Text block =
3.4 The Client will notify UGP promptly if it is, or if it becomes or ceases to be, a Micro-Business Consumer.
3.5 The Client shall immediately notify UGP if it suspects there is a gas leak and / or serious electrical hazard or any form of emergency arising from the supply of gas and / or electricity at the Premises.
4.1 Subject to The Client’s ongoing compliance with the Conditions of this Contract UGP shall use commercially reasonable endeavours to supply the Services to The Client.
4.2 Subject to The Client’s ongoing compliance with clause 3, during the Term UGP shall use commercially reasonable endeavours to:
4.2.1 notify The Client(s) of any emergencies notified to it by a third party in respect of the Premises or notify the relevant third party of any emergencies notified to it by The Client(s) in respect of the Premises (but for the avoidance of doubt UGP shall not be responsible for management of any emergency for or on behalf of The Client);
4.2.3 liaise as necessary with any third-party Energy Supplier and deal with any hand-over administration to facilitate Client switching.
4.3 UGP shall always strive to provide our Services in a fair, honest, transparent, appropriate, and professional manner, providing information that is complete, accurate, and not misleading. Should The Client have any questions or want additional information please contact us at the following contact points:
Understanding your bill and the applicable rates:
Phone: 0800 6696697
Emergencies: 24-hour Gas Emergency 0800 111 999: https://www.ugp.co.uk/support/emergencies/
4.5 Ownership of and risk of gas and / or electricity supplied by UGP under this Contract passes to The Client at the point of delivery of the supply to each Premises from the distribution system (e.g. the Meter Point). Any electrical or gas losses incurred subsequent from each such point of delivery at the Premises shall be borne by The Client.

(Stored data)
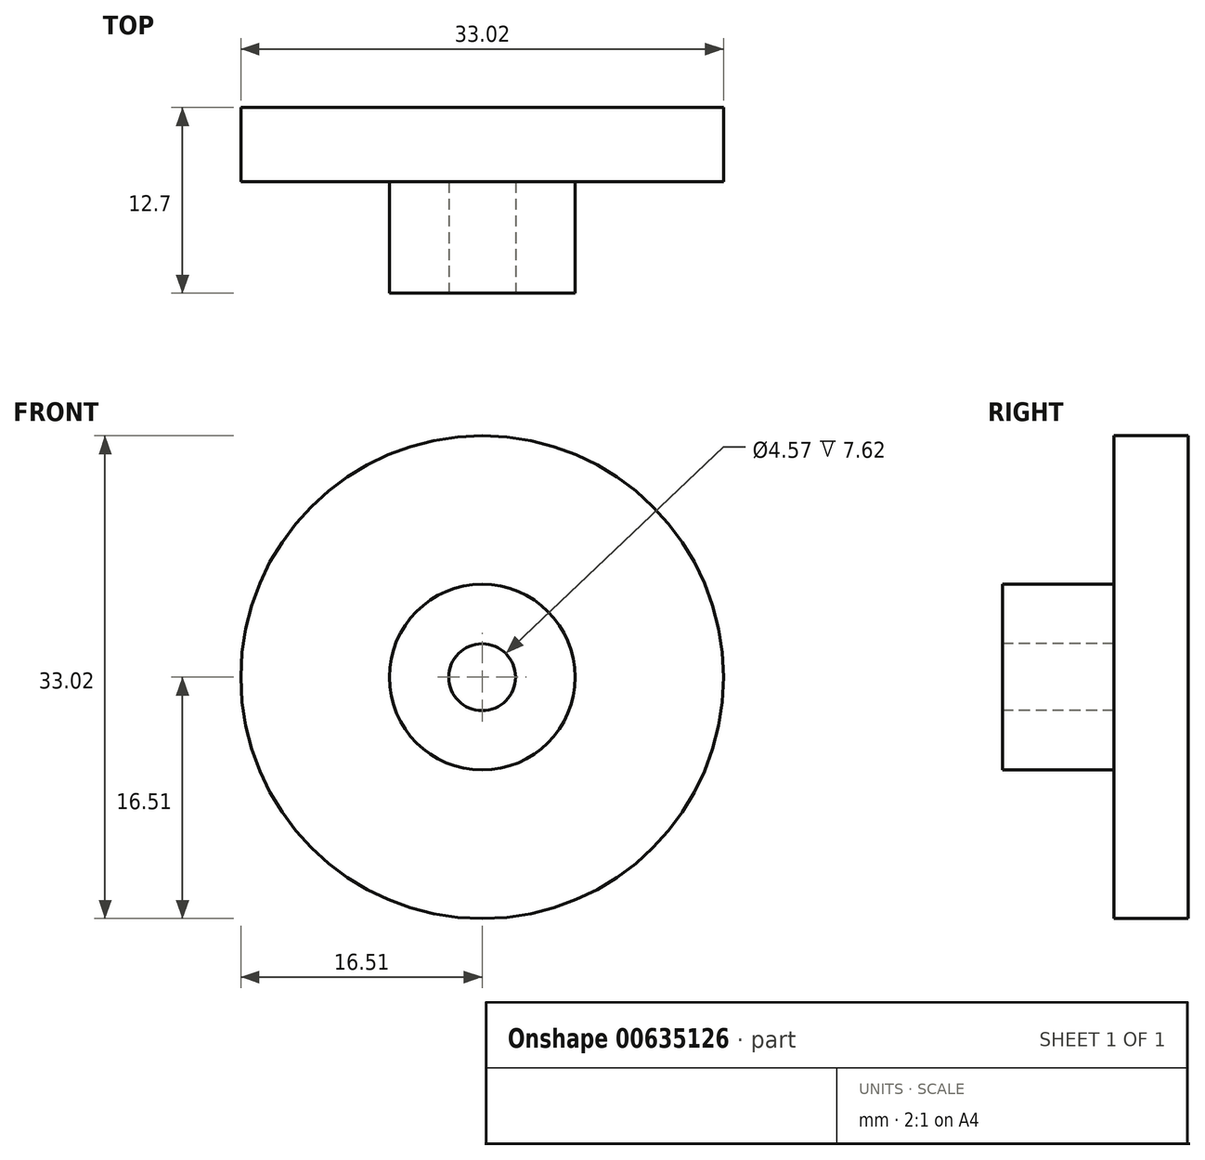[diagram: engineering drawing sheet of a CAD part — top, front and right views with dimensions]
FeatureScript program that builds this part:
annotation { "Feature Type Name" : "Feature", "Feature Type Description" : "" }
export const myFeature = defineFeature(function(context is Context, id is Id, definition is map)
    precondition{}
    {
        {
            var Q0;
            Q0=qCreatedBy(makeId("Front.planeOp"),FACE);
            var sketch = newSketch(context, id + "F0", { "sketchPlane" : qUnion([Q0])});
            skCircle(sketch, "E0", {"center": v(0, 0) * mm, "radius": 16.51 * mm});
            skSolve(sketch);
        }
        {
            var Q0;
            Q0=makeQuery(id+"F0.imprint","IMPRINT",FACE,{"disambiguationData":[TD([[makeQuery(id+"F0.imprint","IMPRINT",EDGE,{"derivedFrom":sQuery(id+"F0.wireOp",EDGE,"E0")}),1.0]])]});
            extrude(context, id + "F1", {"entities" : qUnion([Q0]), "oppositeDirection" : true, "depth" : 12.7 * mm, "offsetDistance" : 25.4 * mm});
        }
        {
            var Q0;
            Q0=makeQuery(id+"F1.opExtrude","CAP_FACE",FACE,{"disambiguationData":[OSD([sQuery(id+"F0.wireOp",EDGE,"E0")])],"isStart":true});
            var sketch = newSketch(context, id + "F2", { "sketchPlane" : qUnion([Q0])});
            skCircle(sketch, "E1", {"center": v(0, 0) * mm, "radius": 2.29 * mm});
            skSolve(sketch);
        }
        {
            var Q0;
            Q0=makeQuery(id+"F2.imprint","IMPRINT",FACE,{"disambiguationData":[TD([[makeQuery(id+"F2.imprint","IMPRINT",EDGE,{"derivedFrom":sQuery(id+"F2.wireOp",EDGE,"E1")}),1.0]])]});
            extrude(context, id + "F3", {"entities" : qUnion([Q0]), "operationType" : NewBodyOperationType.REMOVE, "oppositeDirection" : true, "depth" : 7.62 * mm, "offsetDistance" : 25.4 * mm});
        }
        {
            var Q0;
            Q0=makeQuery(id+"F1.opExtrude","CAP_FACE",FACE,{"disambiguationData":[OSD([sQuery(id+"F0.wireOp",EDGE,"E0")])],"isStart":true});
            var sketch = newSketch(context, id + "F4", { "sketchPlane" : qUnion([Q0])});
            skCircle(sketch, "E2", {"center": v(0, 0) * mm, "radius": 6.35 * mm});
            skSolve(sketch);
        }
        {
            var Q0;
            Q0=makeQuery(id+"F4.imprint","IMPRINT",FACE,{"disambiguationData":[TD([[makeQuery(id+"F4.imprint","IMPRINT",EDGE,{"derivedFrom":sQuery(id+"F4.wireOp",EDGE,"E2")}),-1.0]])]});
            extrude(context, id + "F5", {"entities" : qUnion([Q0]), "operationType" : NewBodyOperationType.REMOVE, "oppositeDirection" : true, "depth" : 7.62 * mm, "offsetDistance" : 25.4 * mm});
        }
    });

Problem description =
Write the next part of the gas and electricity supply contract, picking up after its final clause.

Exercise response =
4.6 UGP operates its business under the obligations placed on it by the Utilities Act 2000 and pursuant to other Acts such as the Electricity Act 1989 and Gas Act 1986; plus, industry and government regulations and OFGEM regulated supply licences. If these changes, we may alter these Conditions to reflect any new obligations and/or costs placed upon us. If this happens, we will notify The Client in writing.
5. PAYMENT OF ENERGY BILLS
5.1 UGP may invoice The Client(s) for the Advance Payments monthly in advance. UGP may increase the Advance Payments at any time upon written notice.
5.2 Following receipt of actual Meter Reading: 4
5.2.1 UGP shall calculate the actual Energy Usage, actual Energy Charges, actual Charges, actual Additional Charges and actual Tax on each of those items for the relevant Billing Period;
5.2.2 UGP shall provide The Client(s) with a statement showing the total of the actual Energy Usage, actual Energy Charges, actual Charges, actual Additional Charges and actual Tax on each of those items for the relevant Billing Period.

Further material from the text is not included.